When you transcribe the entries, reproduce every character and exclude the images.

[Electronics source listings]
###
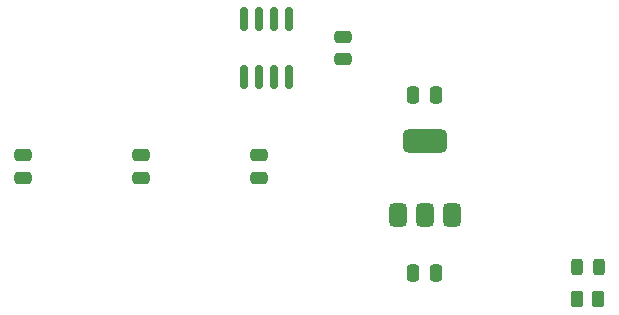
<source format=gbr>
%TF.GenerationSoftware,KiCad,Pcbnew,8.0.0*%
%TF.CreationDate,2024-03-04T13:39:21+01:00*%
%TF.ProjectId,ACS712-module,41435337-3132-42d6-9d6f-64756c652e6b,rev?*%
%TF.SameCoordinates,Original*%
%TF.FileFunction,Paste,Top*%
%TF.FilePolarity,Positive*%
%FSLAX46Y46*%
G04 Gerber Fmt 4.6, Leading zero omitted, Abs format (unit mm)*
G04 Created by KiCad (PCBNEW 8.0.0) date 2024-03-04 13:39:21*
%MOMM*%
%LPD*%
G01*
G04 APERTURE LIST*
G04 Aperture macros list*
%AMRoundRect*
0 Rectangle with rounded corners*
0 $1 Rounding radius*
0 $2 $3 $4 $5 $6 $7 $8 $9 X,Y pos of 4 corners*
0 Add a 4 corners polygon primitive as box body*
4,1,4,$2,$3,$4,$5,$6,$7,$8,$9,$2,$3,0*
0 Add four circle primitives for the rounded corners*
1,1,$1+$1,$2,$3*
1,1,$1+$1,$4,$5*
1,1,$1+$1,$6,$7*
1,1,$1+$1,$8,$9*
0 Add four rect primitives between the rounded corners*
20,1,$1+$1,$2,$3,$4,$5,0*
20,1,$1+$1,$4,$5,$6,$7,0*
20,1,$1+$1,$6,$7,$8,$9,0*
20,1,$1+$1,$8,$9,$2,$3,0*%
G04 Aperture macros list end*
%ADD10RoundRect,0.150000X-0.150000X0.825000X-0.150000X-0.825000X0.150000X-0.825000X0.150000X0.825000X0*%
%ADD11RoundRect,0.250000X-0.262500X-0.450000X0.262500X-0.450000X0.262500X0.450000X-0.262500X0.450000X0*%
%ADD12RoundRect,0.375000X0.375000X-0.625000X0.375000X0.625000X-0.375000X0.625000X-0.375000X-0.625000X0*%
%ADD13RoundRect,0.500000X1.400000X-0.500000X1.400000X0.500000X-1.400000X0.500000X-1.400000X-0.500000X0*%
%ADD14RoundRect,0.250000X0.250000X0.475000X-0.250000X0.475000X-0.250000X-0.475000X0.250000X-0.475000X0*%
%ADD15RoundRect,0.250000X-0.475000X0.250000X-0.475000X-0.250000X0.475000X-0.250000X0.475000X0.250000X0*%
%ADD16RoundRect,0.243750X-0.243750X-0.456250X0.243750X-0.456250X0.243750X0.456250X-0.243750X0.456250X0*%
%ADD17RoundRect,0.250000X0.475000X-0.250000X0.475000X0.250000X-0.475000X0.250000X-0.475000X-0.250000X0*%
G04 APERTURE END LIST*
D10*
%TO.C,U1*%
X147000000Y-92000000D03*
X145730000Y-92000000D03*
X144460000Y-92000000D03*
X143190000Y-92000000D03*
X143190000Y-96950000D03*
X144460000Y-96950000D03*
X145730000Y-96950000D03*
X147000000Y-96950000D03*
%TD*%
D11*
%TO.C,R1*%
X171337500Y-115750000D03*
X173162500Y-115750000D03*
%TD*%
D12*
%TO.C,U2*%
X156200000Y-108650000D03*
X158500000Y-108650000D03*
D13*
X158500000Y-102350000D03*
D12*
X160800000Y-108650000D03*
%TD*%
D14*
%TO.C,C6*%
X159412500Y-98500000D03*
X157512500Y-98500000D03*
%TD*%
%TO.C,C5*%
X159412500Y-113500000D03*
X157512500Y-113500000D03*
%TD*%
D15*
%TO.C,C2*%
X134500000Y-103550000D03*
X134500000Y-105450000D03*
%TD*%
%TO.C,C3*%
X144460000Y-103550000D03*
X144460000Y-105450000D03*
%TD*%
%TO.C,C1*%
X124500000Y-103550000D03*
X124500000Y-105450000D03*
%TD*%
D16*
%TO.C,D1*%
X171372500Y-113000000D03*
X173247500Y-113000000D03*
%TD*%
D17*
%TO.C,C4*%
X151595000Y-95425000D03*
X151595000Y-93525000D03*
%TD*%
M02*

</source>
###
◆ REPLY:
<source format=gbr>
%TF.GenerationSoftware,KiCad,Pcbnew,8.0.0*%
%TF.CreationDate,2024-03-04T13:39:21+01:00*%
%TF.ProjectId,ACS712-module,41435337-3132-42d6-9d6f-64756c652e6b,rev?*%
%TF.SameCoordinates,Original*%
%TF.FileFunction,Paste,Top*%
%TF.FilePolarity,Positive*%
%FSLAX46Y46*%
G04 Gerber Fmt 4.6, Leading zero omitted, Abs format (unit mm)*
G04 Created by KiCad (PCBNEW 8.0.0) date 2024-03-04 13:39:21*
%MOMM*%
%LPD*%
G01*
G04 APERTURE LIST*
G04 Aperture macros list*
%AMRoundRect*
0 Rectangle with rounded corners*
0 $1 Rounding radius*
0 $2 $3 $4 $5 $6 $7 $8 $9 X,Y pos of 4 corners*
0 Add a 4 corners polygon primitive as box body*
4,1,4,$2,$3,$4,$5,$6,$7,$8,$9,$2,$3,0*
0 Add four circle primitives for the rounded corners*
1,1,$1+$1,$2,$3*
1,1,$1+$1,$4,$5*
1,1,$1+$1,$6,$7*
1,1,$1+$1,$8,$9*
0 Add four rect primitives between the rounded corners*
20,1,$1+$1,$2,$3,$4,$5,0*
20,1,$1+$1,$4,$5,$6,$7,0*
20,1,$1+$1,$6,$7,$8,$9,0*
20,1,$1+$1,$8,$9,$2,$3,0*%
G04 Aperture macros list end*
%ADD10RoundRect,0.150000X-0.150000X0.825000X-0.150000X-0.825000X0.150000X-0.825000X0.150000X0.825000X0*%
%ADD11RoundRect,0.250000X-0.262500X-0.450000X0.262500X-0.450000X0.262500X0.450000X-0.262500X0.450000X0*%
%ADD12RoundRect,0.375000X0.375000X-0.625000X0.375000X0.625000X-0.375000X0.625000X-0.375000X-0.625000X0*%
%ADD13RoundRect,0.500000X1.400000X-0.500000X1.400000X0.500000X-1.400000X0.500000X-1.400000X-0.500000X0*%
%ADD14RoundRect,0.250000X0.250000X0.475000X-0.250000X0.475000X-0.250000X-0.475000X0.250000X-0.475000X0*%
%ADD15RoundRect,0.250000X-0.475000X0.250000X-0.475000X-0.250000X0.475000X-0.250000X0.475000X0.250000X0*%
%ADD16RoundRect,0.243750X-0.243750X-0.456250X0.243750X-0.456250X0.243750X0.456250X-0.243750X0.456250X0*%
%ADD17RoundRect,0.250000X0.475000X-0.250000X0.475000X0.250000X-0.475000X0.250000X-0.475000X-0.250000X0*%
G04 APERTURE END LIST*
D10*
%TO.C,U1*%
X147000000Y-92000000D03*
X145730000Y-92000000D03*
X144460000Y-92000000D03*
X143190000Y-92000000D03*
X143190000Y-96950000D03*
X144460000Y-96950000D03*
X145730000Y-96950000D03*
X147000000Y-96950000D03*
%TD*%
D11*
%TO.C,R1*%
X171337500Y-115750000D03*
X173162500Y-115750000D03*
%TD*%
D12*
%TO.C,U2*%
X156200000Y-108650000D03*
X158500000Y-108650000D03*
D13*
X158500000Y-102350000D03*
D12*
X160800000Y-108650000D03*
%TD*%
D14*
%TO.C,C6*%
X159412500Y-98500000D03*
X157512500Y-98500000D03*
%TD*%
%TO.C,C5*%
X159412500Y-113500000D03*
X157512500Y-113500000D03*
%TD*%
D15*
%TO.C,C2*%
X134500000Y-103550000D03*
X134500000Y-105450000D03*
%TD*%
%TO.C,C3*%
X144460000Y-103550000D03*
X144460000Y-105450000D03*
%TD*%
%TO.C,C1*%
X124500000Y-103550000D03*
X124500000Y-105450000D03*
%TD*%
D16*
%TO.C,D1*%
X171372500Y-113000000D03*
X173247500Y-113000000D03*
%TD*%
D17*
%TO.C,C4*%
X151595000Y-95425000D03*
X151595000Y-93525000D03*
%TD*%
M02*

</source>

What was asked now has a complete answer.